I'm a teacher and I would not meet you about a failed assessment particularly given your attitude. It is prelim and assignment time in Scottish schools at the moment. An S1 assessment is definitely not the priority. You have been given a meeting in a couple of weeks which I think you should be thankful for.

Sausageandchip · 06/02/2025 19:23

Comingupriver · 06/02/2025 19:18

Independent or state?

state school in Glasgow.

OP posts:
easylemonsqueezy · 06/02/2025 19:23

Don't be an arsehole
Patent your son properly

AnneLovesGilbert · 06/02/2025 19:24

Did you really write “minor things like fights”?

crumblingschools · 06/02/2025 19:24

What have you been doing about his behaviour?

easylemonsqueezy · 06/02/2025 19:25
  • parent
AllProperTeaIsTheft · 06/02/2025 19:25

You are being totally unreasonable.

Your child is behaving terribly (fights and 'social media things' are not minor). He has done badly in a test, which for some reason you think is odd because of his record at primary school. Lots of kids do fine in primary but go off the rails or find the work harder at secondary school. Based on his behaviour, it doesn't sound like he has the best attitude.

The teacher has taken the time to give you a long explanation and advice. Instead of taking that advice, accepting your son has serious behaviour issues and trying to deal with that, you are trying to demand a meeting. You don't get to make the school have a meeting with you.

Sausageandchip · 06/02/2025 19:25

arcticpandas · 06/02/2025 19:19

Wow! Seriously OP, did you hear what the teacher said? You insist on meeting her today or this week for a subject your son failed in while she explains to you that she's not available this week due to prelims. She had already sent you an e-mail explaining how they graded and how your son could do better. She explained that she was busy with prelims and other things like child protection including SS and police. You responded you don't give a fuck because you want to talk about YOUR son.

Jesus. I'm so happy I'm not a teacher. You are not only unreasonable but extremely entitled and rude. Read the friggin email and help your son accordingly. It seems like there are other problems going on as well with him so maybe try to get to the bottom with his behavioural issues before you start worrying about his grades.
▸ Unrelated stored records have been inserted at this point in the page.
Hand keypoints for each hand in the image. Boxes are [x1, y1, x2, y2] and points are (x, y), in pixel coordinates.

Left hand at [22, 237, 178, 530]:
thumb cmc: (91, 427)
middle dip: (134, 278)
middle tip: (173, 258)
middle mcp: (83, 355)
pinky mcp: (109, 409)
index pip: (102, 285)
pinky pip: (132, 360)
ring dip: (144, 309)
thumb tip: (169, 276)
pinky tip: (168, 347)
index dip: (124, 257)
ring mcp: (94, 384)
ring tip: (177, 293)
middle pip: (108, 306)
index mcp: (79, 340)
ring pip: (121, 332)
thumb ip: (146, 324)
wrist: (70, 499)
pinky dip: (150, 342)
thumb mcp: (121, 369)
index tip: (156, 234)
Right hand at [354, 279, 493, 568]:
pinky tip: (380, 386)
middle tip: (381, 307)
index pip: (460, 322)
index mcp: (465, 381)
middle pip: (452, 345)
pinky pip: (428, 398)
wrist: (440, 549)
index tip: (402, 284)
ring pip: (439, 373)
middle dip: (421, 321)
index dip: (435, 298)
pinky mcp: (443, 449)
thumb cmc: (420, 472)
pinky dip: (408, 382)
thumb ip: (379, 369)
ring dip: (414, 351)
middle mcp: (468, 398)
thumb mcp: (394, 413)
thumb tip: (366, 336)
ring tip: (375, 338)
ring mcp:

i just don’t believe that suddenly since starting secondary there are “behavioural” issues when there was none at primary.

OP posts:
easylemonsqueezy · 06/02/2025 19:25

AnneLovesGilbert · 06/02/2025 19:24

Did you really write “minor things like fights”?

Exactly 🤦‍♀️

spanieleyes · 06/02/2025 19:26

Do you think the staff are making them up then?

Screamingabdabz · 06/02/2025 19:26

I wonder where your son might have his aggression and lack of self control from? No wonder nobody wants to go into teaching.

Do better.

Sausageandchip · 06/02/2025 19:26

AnneLovesGilbert · 06/02/2025 19:24

Did you really write “minor things like fights”?
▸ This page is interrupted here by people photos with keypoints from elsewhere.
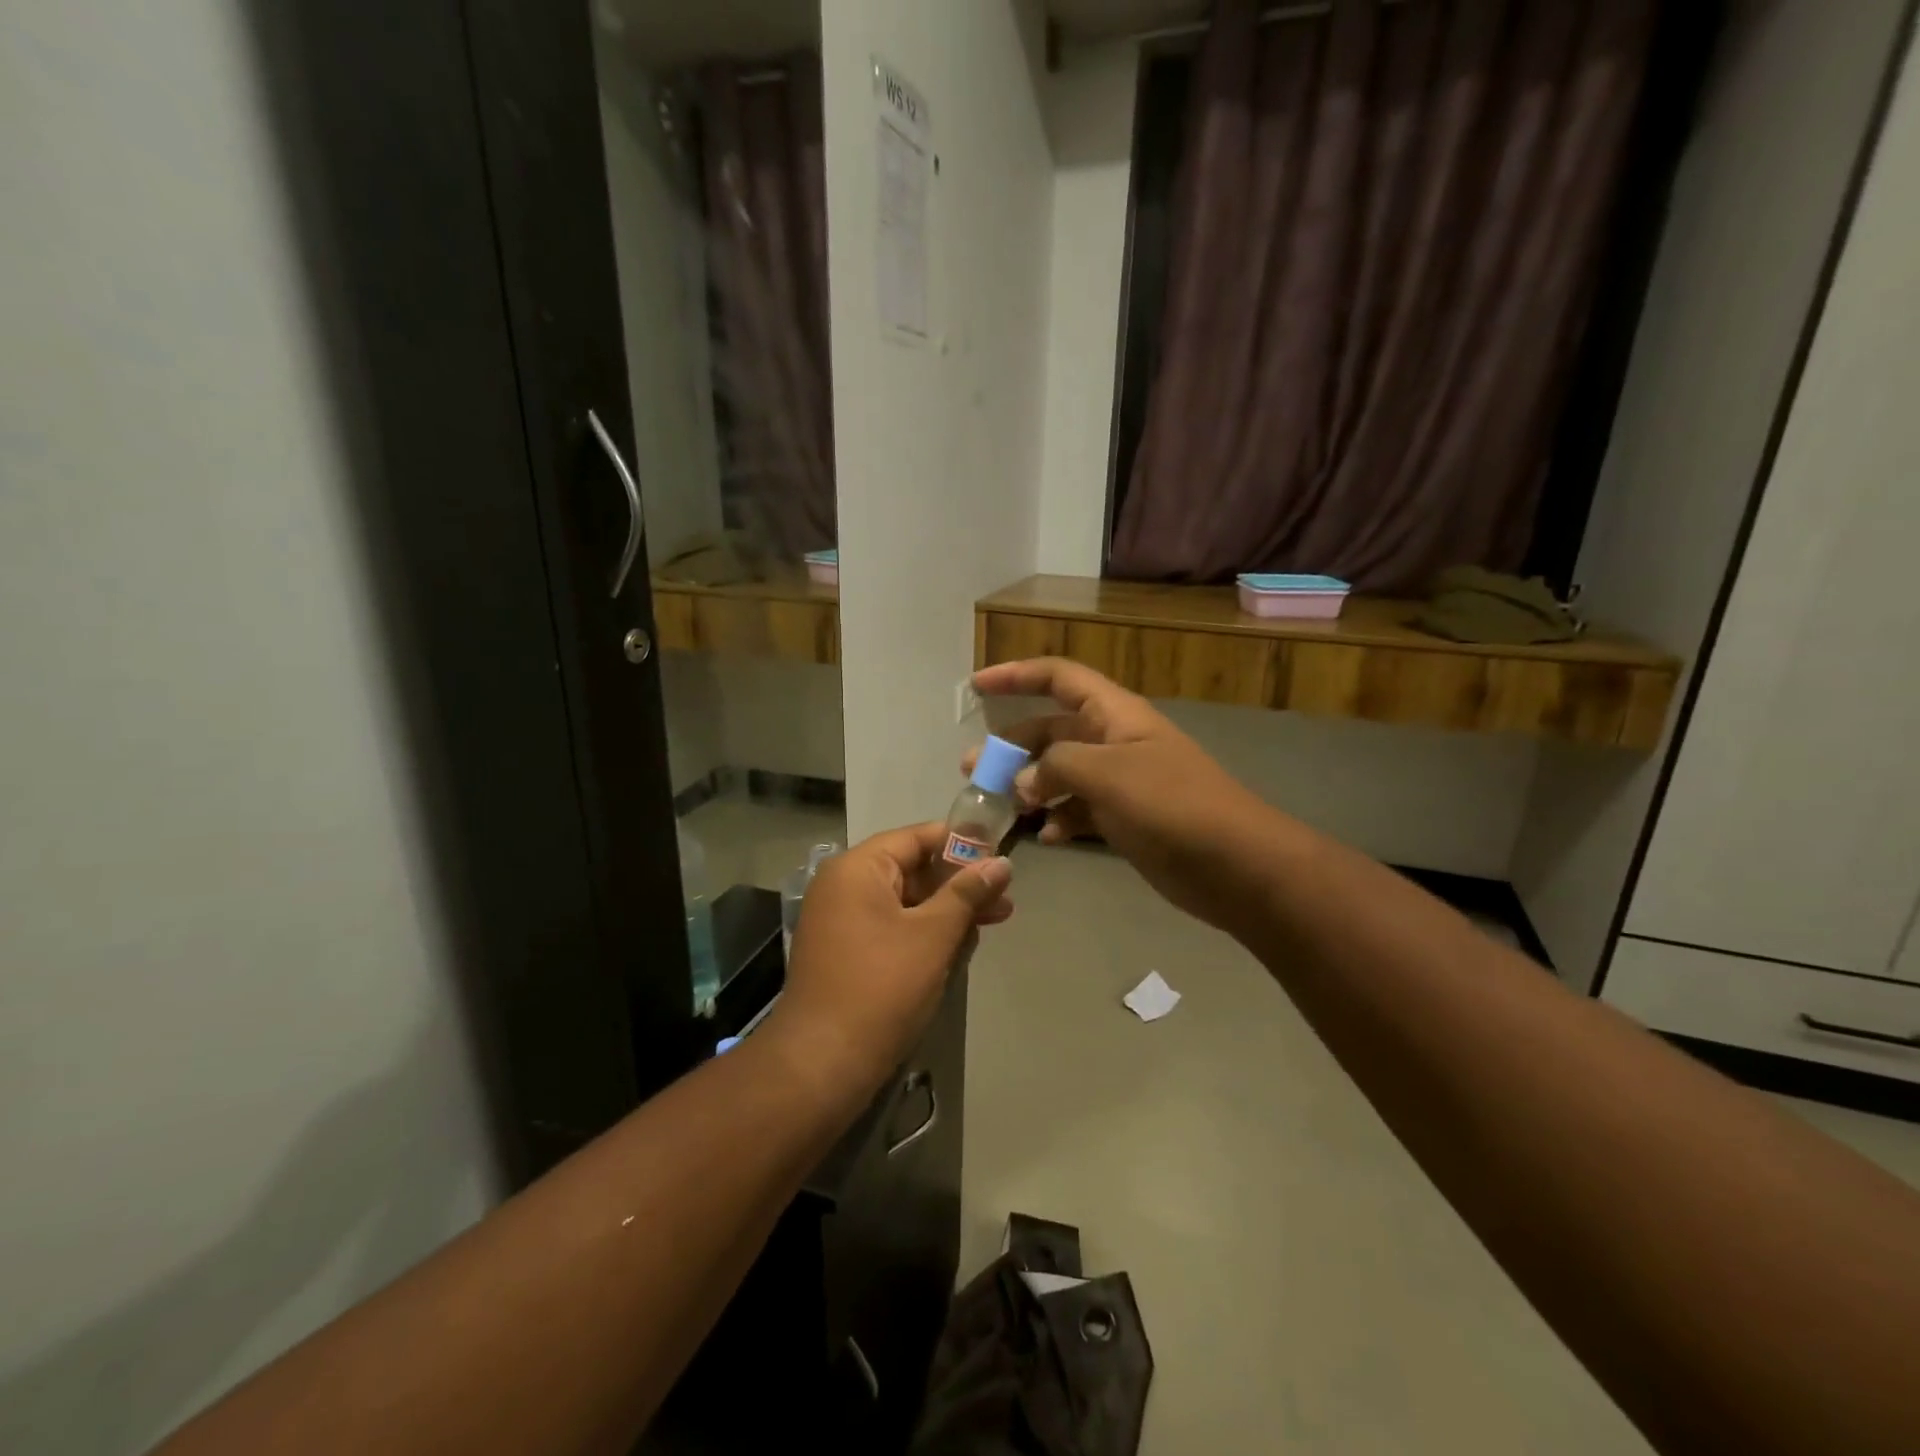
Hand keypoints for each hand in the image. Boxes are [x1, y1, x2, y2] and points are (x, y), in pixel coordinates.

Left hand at [764, 823, 1011, 1102]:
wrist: (822, 1063)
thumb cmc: (882, 987)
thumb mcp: (933, 935)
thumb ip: (967, 893)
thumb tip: (1001, 862)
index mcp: (858, 869)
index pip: (916, 838)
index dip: (960, 844)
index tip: (1000, 856)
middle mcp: (844, 886)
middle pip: (912, 870)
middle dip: (959, 886)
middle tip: (1005, 902)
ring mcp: (841, 921)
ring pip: (905, 903)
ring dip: (946, 913)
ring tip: (988, 927)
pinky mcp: (846, 953)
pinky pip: (891, 928)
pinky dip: (923, 934)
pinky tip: (957, 949)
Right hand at [966, 657, 1278, 933]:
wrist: (1236, 864)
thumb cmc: (1171, 805)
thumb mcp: (1107, 774)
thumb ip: (1055, 767)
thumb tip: (1022, 782)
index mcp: (1114, 714)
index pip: (1059, 678)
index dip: (1016, 675)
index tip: (977, 686)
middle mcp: (1114, 741)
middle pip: (1052, 731)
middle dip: (1012, 746)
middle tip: (974, 769)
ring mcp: (1121, 782)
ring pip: (1061, 773)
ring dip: (1030, 786)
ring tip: (1000, 808)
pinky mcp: (1125, 818)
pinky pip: (1080, 809)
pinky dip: (1059, 819)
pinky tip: (1046, 837)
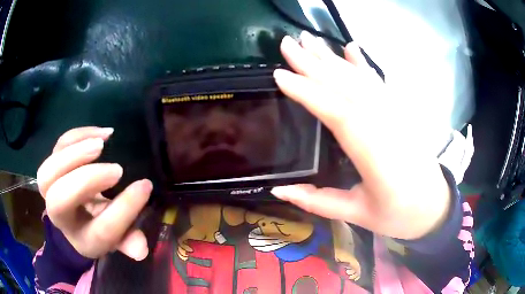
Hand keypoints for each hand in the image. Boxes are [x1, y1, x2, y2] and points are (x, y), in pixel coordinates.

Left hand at [37, 127, 151, 259]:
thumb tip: (141, 250)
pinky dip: (77, 136)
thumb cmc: (95, 227)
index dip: (124, 210)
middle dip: (85, 181)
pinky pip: (57, 146)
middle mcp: (59, 216)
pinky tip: (100, 133)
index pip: (101, 230)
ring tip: (102, 144)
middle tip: (116, 169)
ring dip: (74, 153)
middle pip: (58, 199)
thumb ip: (128, 242)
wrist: (71, 215)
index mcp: (81, 238)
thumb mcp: (115, 240)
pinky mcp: (52, 163)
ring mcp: (51, 188)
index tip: (144, 187)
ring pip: (48, 171)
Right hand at [271, 32, 450, 239]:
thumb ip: (318, 201)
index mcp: (375, 155)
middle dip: (314, 63)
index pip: (338, 113)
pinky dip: (363, 64)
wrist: (435, 207)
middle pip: (347, 87)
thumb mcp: (358, 214)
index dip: (309, 92)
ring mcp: (396, 115)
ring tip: (308, 39)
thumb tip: (278, 189)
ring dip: (332, 57)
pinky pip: (379, 83)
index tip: (280, 74)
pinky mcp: (401, 112)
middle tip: (287, 43)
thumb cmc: (398, 216)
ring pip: (361, 79)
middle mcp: (387, 126)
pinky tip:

Yeah just kind of play fights though, nothing serious or any injuries. Me and the other boys mum sorted it out as they went to primary together, so it’s not like the school had to do anything except tell me about it.

OP posts:
AllProperTeaIsTheft · 06/02/2025 19:28

Sausageandchip · 06/02/2025 19:25

i just don’t believe that suddenly since starting secondary there are “behavioural” issues when there was none at primary.

Why? It's not at all unusual. The combination of a change of environment, the beginnings of puberty and different friendship groups, plus a larger cohort of students, harder work and different expectations is enough to change quite a few students' behavioir, attitude and academic performance.